Micro-CT (A, C, and E) and DECT (B, D, and F) images of the defect region.

Statistical analysis

SPSS (version 26.0) was used for all the statistical analyses. All data are displayed as mean values ± standard deviations (\(\overline{{\text{x}} }\pm\) s). We used Pearson's correlation coefficient to investigated the correlation between the Micro-CT and DECT data. To further investigate the relationship between DECT and Micro-CT dada, a linear regression model was fitted using DECT dada as the dependent variables and the Micro-CT data as the independent variables. The agreement between the modalities was evaluated using Bland–Altman plots that display the difference in measurements versus the mean of the measurements36. For all tests, a p-value of less than 0.05 was considered significant.
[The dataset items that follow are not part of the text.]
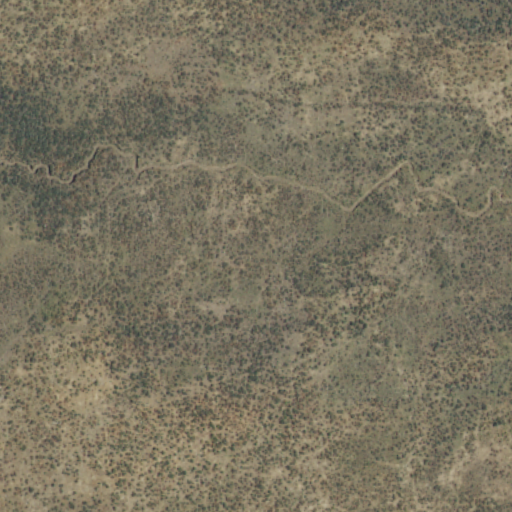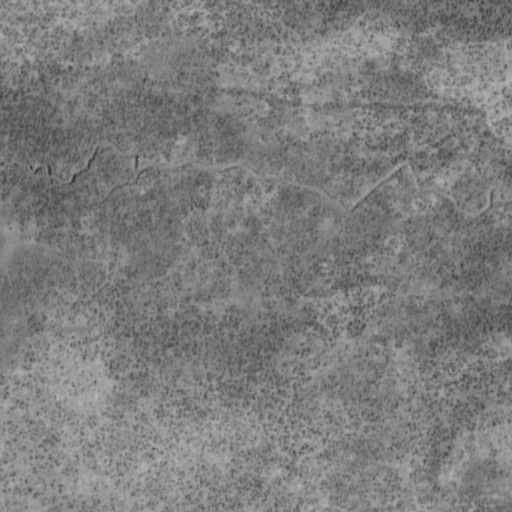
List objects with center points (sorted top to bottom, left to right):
crop: (256, 256)
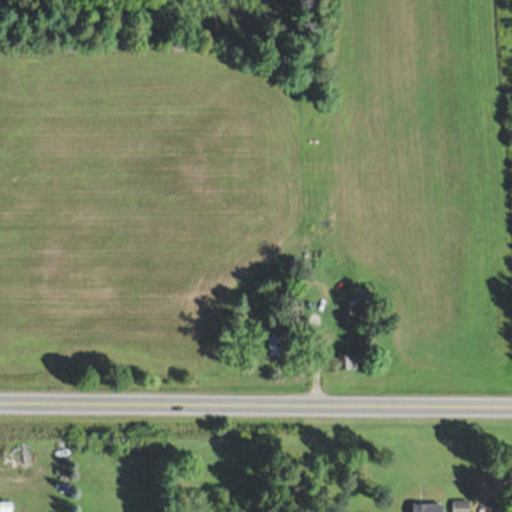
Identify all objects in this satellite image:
building: (357, 316)
building: (281, 346)
building: (348, 363)
road: (256, 412)
building: (460, 506)
building: (427, 507)
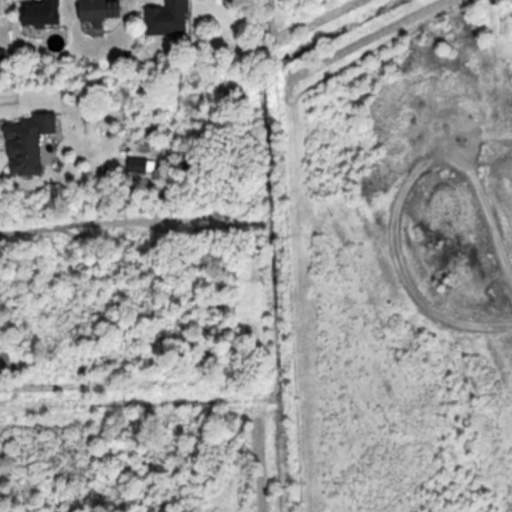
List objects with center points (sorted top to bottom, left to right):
building: (105, 9)
building: (43, 11)
building: (0, 16)
building: (169, 18)
building: (29, 143)
road: (401, 195)
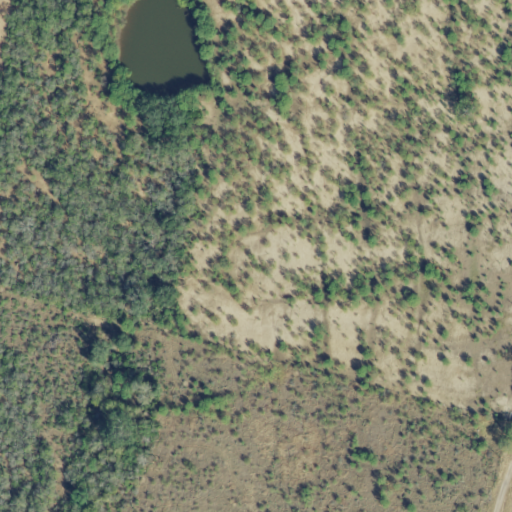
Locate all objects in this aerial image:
road: (501, 487)
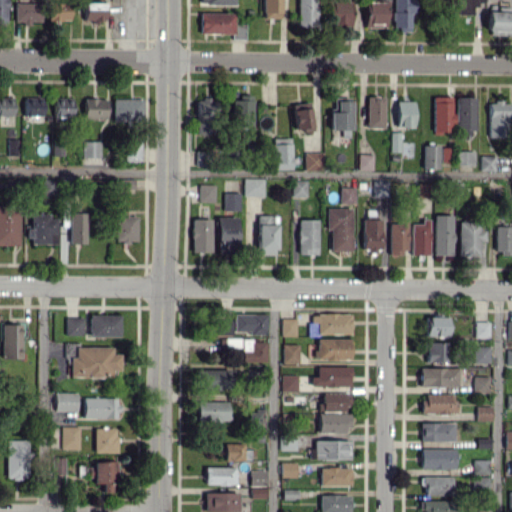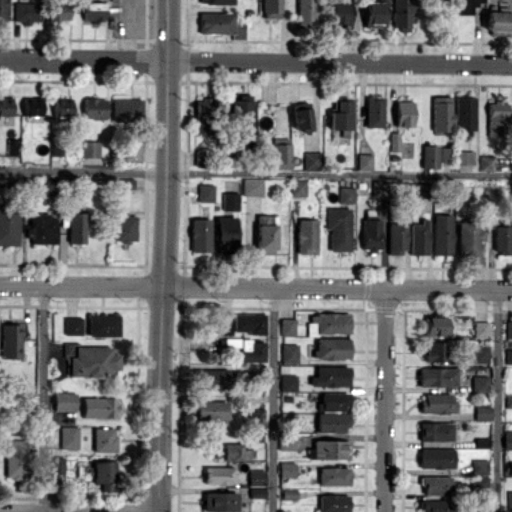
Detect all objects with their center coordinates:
building: (215, 2)
building: (464, 6)
building: (272, 8)
building: (2, 10)
building: (57, 10)
building: (93, 11)
building: (26, 12)
building: (337, 12)
building: (305, 13)
building: (400, 13)
building: (373, 14)
building: (215, 22)
building: (498, 22)
road: (255, 60)
building: (5, 105)
building: (31, 106)
building: (61, 106)
building: (93, 108)
building: (126, 109)
building: (374, 112)
building: (204, 113)
building: (241, 113)
building: (403, 113)
building: (441, 113)
building: (340, 114)
building: (301, 116)
building: (464, 116)
building: (497, 118)
building: (264, 123)
building: (89, 148)
building: (132, 150)
building: (280, 155)
building: (429, 156)
building: (463, 157)
building: (311, 160)
building: (363, 161)
building: (486, 162)
road: (255, 172)
building: (251, 186)
building: (297, 187)
building: (378, 187)
building: (205, 192)
building: (345, 195)
building: (229, 200)
building: (511, 211)
building: (8, 227)
building: (76, 227)
building: (338, 227)
building: (40, 228)
building: (124, 228)
building: (225, 233)
building: (370, 233)
building: (199, 234)
building: (441, 234)
building: (306, 236)
building: (396, 236)
building: (419, 237)
building: (468, 237)
building: (265, 238)
building: (501, 239)
road: (163, 256)
road: (255, 286)
building: (248, 322)
building: (331, 323)
building: (72, 325)
building: (102, 325)
building: (435, 325)
building: (223, 326)
building: (286, 326)
building: (508, 329)
building: (11, 338)
building: (331, 348)
building: (250, 350)
building: (435, 351)
building: (288, 353)
building: (479, 353)
building: (508, 356)
building: (92, 361)
building: (330, 376)
building: (437, 376)
building: (213, 378)
building: (287, 382)
building: (479, 382)
road: (43, 398)
road: (273, 399)
road: (384, 400)
road: (495, 400)
building: (508, 400)
building: (63, 401)
building: (332, 401)
building: (436, 402)
building: (98, 406)
building: (210, 410)
building: (482, 413)
building: (254, 420)
building: (332, 422)
building: (435, 431)
building: (68, 437)
building: (507, 438)
building: (103, 439)
building: (286, 442)
building: (330, 449)
building: (233, 451)
building: (15, 458)
building: (435, 458)
building: (56, 464)
building: (479, 466)
building: (510, 467)
building: (286, 468)
building: (103, 474)
building: (217, 475)
building: (333, 475)
building: (255, 477)
building: (479, 483)
building: (435, 485)
building: (256, 492)
building: (288, 493)
building: (509, 499)
building: (219, 501)
building: (333, 502)
building: (434, 505)
road: (79, 512)
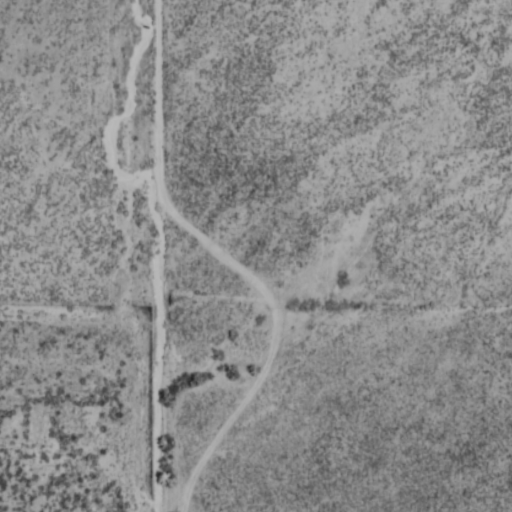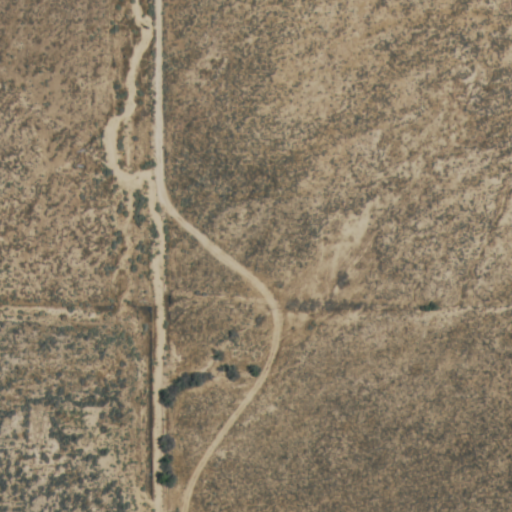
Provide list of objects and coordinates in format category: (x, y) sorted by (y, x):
road: (74, 136)
road: (149, 255)
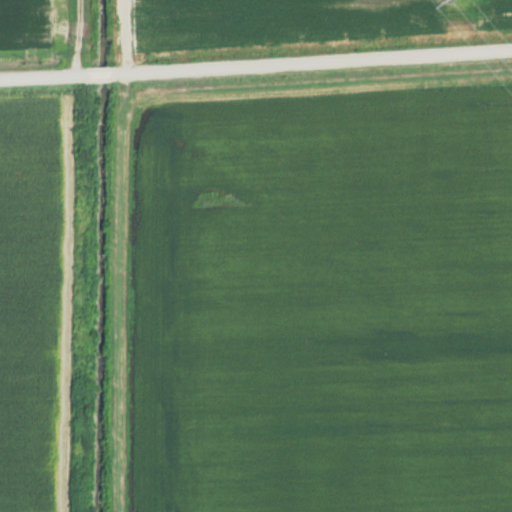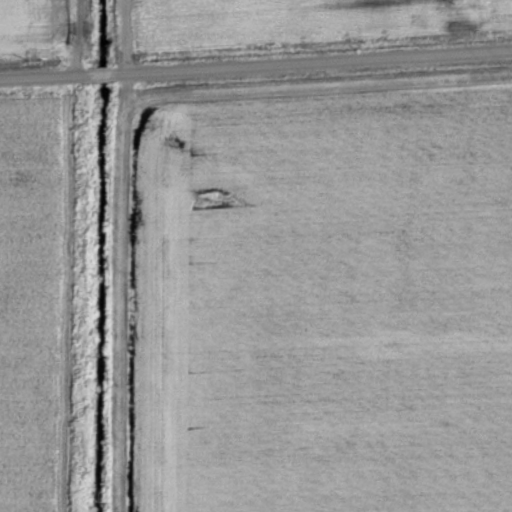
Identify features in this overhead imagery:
road: (256, 66)
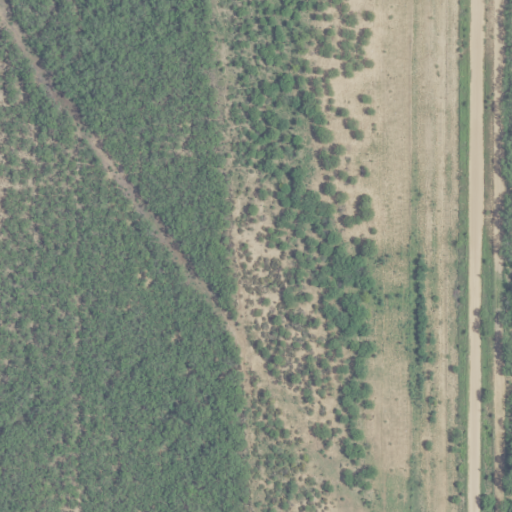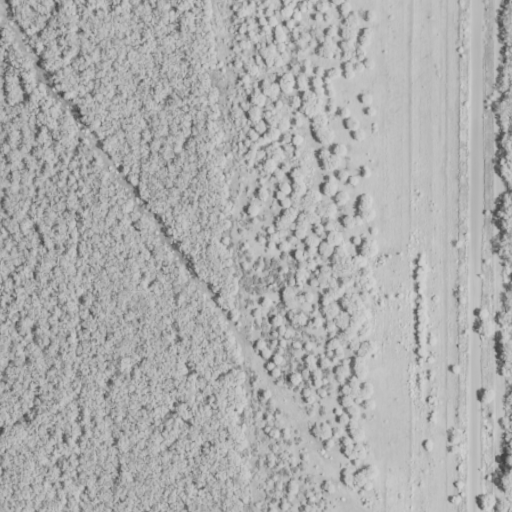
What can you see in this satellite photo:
road: (478, 256)
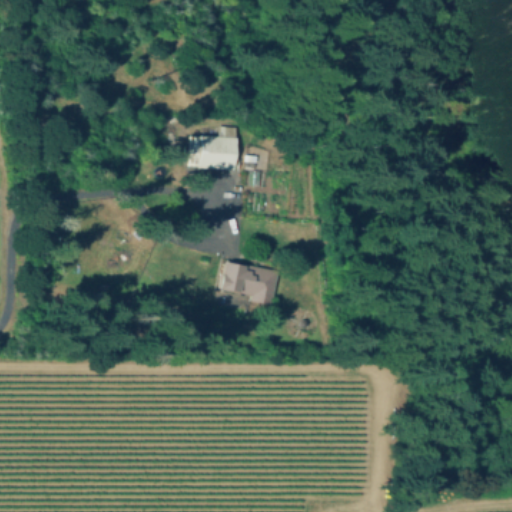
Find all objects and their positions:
building: (206, 148)
building: (210, 149)
road: (75, 194)
building: (243, 279)
building: (247, 280)
road: (253, 364)
road: (344, 504)
road: (440, 505)
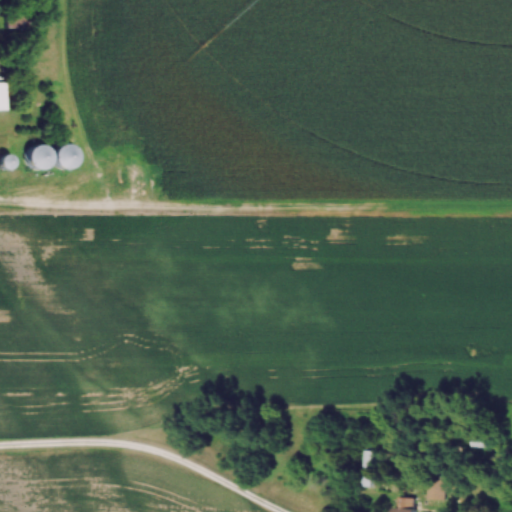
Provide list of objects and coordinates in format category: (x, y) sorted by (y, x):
road: (147, 449)
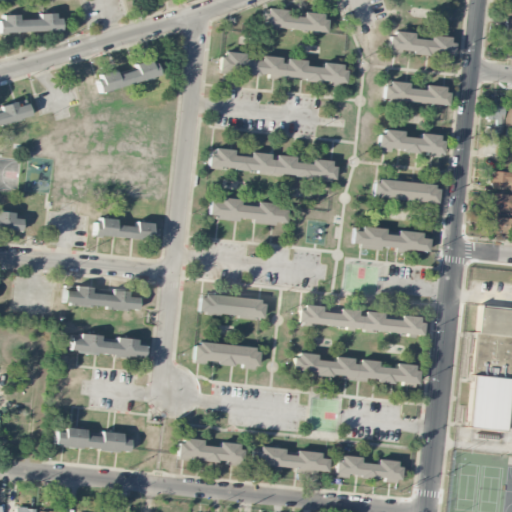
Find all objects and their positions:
road: (109, 19)
building: (290, 20)
building: (28, 23)
building: (507, 31)
road: (118, 37)
building: (417, 43)
building: (277, 68)
road: (419, 71)
road: (492, 71)
building: (125, 76)
road: (277, 92)
building: (412, 93)
road: (254, 111)
building: (13, 114)
building: (494, 116)
building: (508, 119)
road: (271, 134)
building: (407, 142)
road: (356, 144)
building: (266, 163)
road: (409, 168)
building: (499, 179)
building: (402, 191)
building: (498, 201)
road: (180, 206)
building: (244, 211)
building: (8, 222)
building: (496, 224)
building: (121, 229)
building: (387, 239)
road: (258, 244)
road: (484, 253)
road: (455, 256)
road: (87, 264)
road: (250, 264)
road: (395, 264)
road: (384, 281)
road: (417, 288)
road: (311, 291)
building: (97, 298)
building: (228, 306)
building: (357, 320)
road: (277, 339)
building: (104, 346)
building: (222, 354)
building: (489, 367)
building: (353, 369)
road: (300, 391)
road: (195, 399)
road: (390, 423)
building: (88, 440)
building: (205, 450)
building: (285, 459)
building: (365, 468)
road: (209, 490)
building: (22, 509)
building: (106, 509)
building: (45, 511)
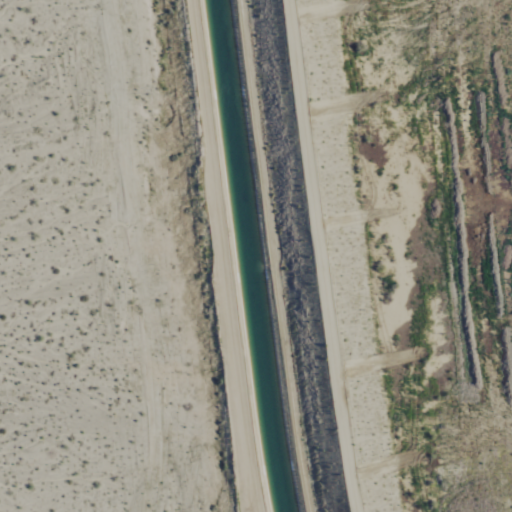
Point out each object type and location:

Ethics approval and consent to participate

All protocols in this study were approved by the Experimental Animal Ethics Committee of Jinan University (No. 20210426-02), in compliance with the Guide for the Care and Use of Laboratory Animals published by the US National Institutes of Health (NIH publication no.85-23). And we confirmed that the study in my manuscriptis was reported in accordance with ARRIVE guidelines.